Implementing crawl quota policies
Posted: Sun Feb 09, 2025 8:46 am
A few years ago, Google publicly said, "We didn't realize this ourselves, but it's actually over time that we crawl this page less and less, and we stop seeing the link, and then it doesn't count." So they implied that this was no longer a way to still pass PageRank, and eventually it would be counted as no-index and no-follow. So again, we get a slightly compromised solution.
canonical tag
The canonical tag will be crawled, just a little less over time. It will still not be indexed, and it will still pass PageRank.
This looks great, and in most cases works perfectly. But this only works if the pages are close enough to being duplicates that Google is willing to treat them as duplicates and respect the canonical. If they are not willing china mobile database to treat them as duplicates, then you may have to go back to using noindex.
301
We can use 301 as a way that is even better than canonical and no-index in terms of saving crawl budget because Google doesn’t even have to look at the page in a few cases because it just follows the 301. This also solves our indexing problem and will pass PageRank.
So, how would we actually use these strategies?

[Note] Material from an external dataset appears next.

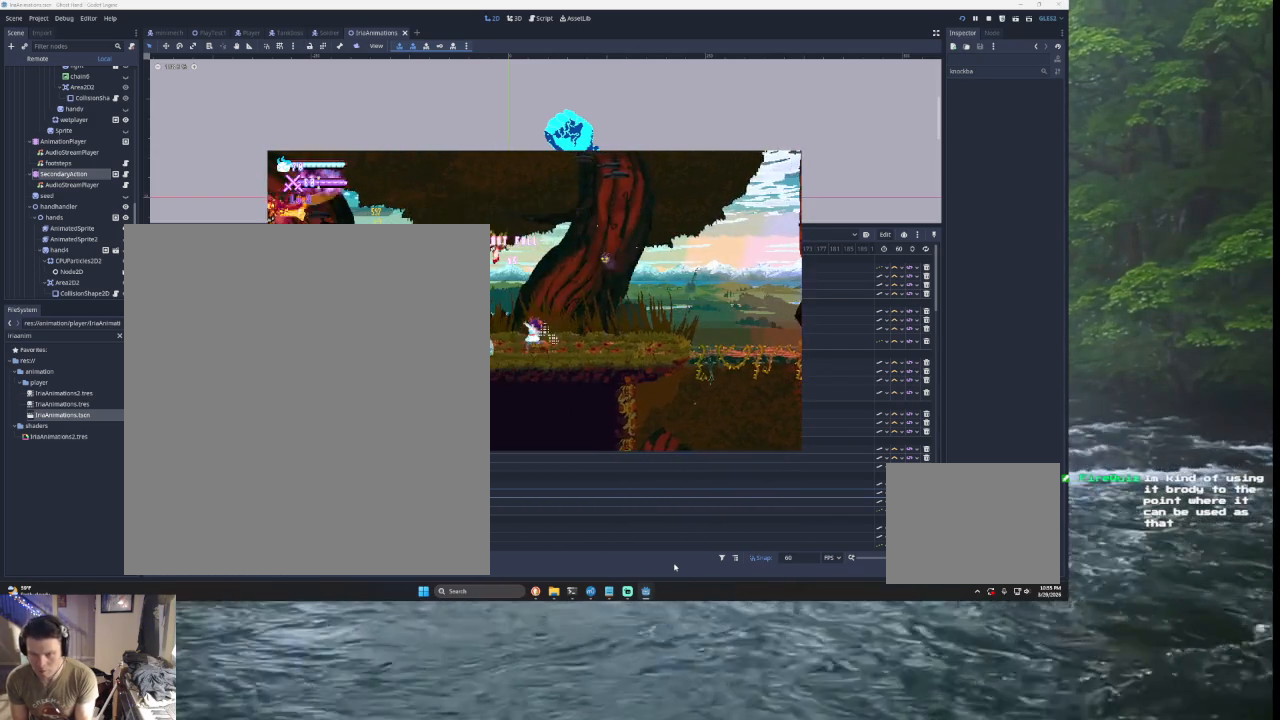
{"buttons": ["SQUARE", "TRIANGLE"], "left_stick": "center", "right_stick": "center", "events": [[233, "TRIANGLE", "down"], [333, "SQUARE", "down"]]}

One factor that is not so intuitive is speed. As I said before, Google is allocating a lot of time or resources to crawling a given website. So if your website is fast, the server response time is low, or if you have lightweight HTML, they will crawl more pages in the same amount of time.
canonical tag
The canonical tag will be crawled, just a little less over time. It will still not be indexed, and it will still pass PageRank.
This looks great, and in most cases works perfectly. But this only works if the pages are close enough to being duplicates that Google is willing to treat them as duplicates and respect the canonical. If they are not willing china mobile database to treat them as duplicates, then you may have to go back to using noindex.
301
We can use 301 as a way that is even better than canonical and no-index in terms of saving crawl budget because Google doesn’t even have to look at the page in a few cases because it just follows the 301. This also solves our indexing problem and will pass PageRank.
So, how would we actually use these strategies?
One factor that is not so intuitive is speed. As I said before, Google is allocating a lot of time or resources to crawling a given website. So if your website is fast, the server response time is low, or if you have lightweight HTML, they will crawl more pages in the same amount of time.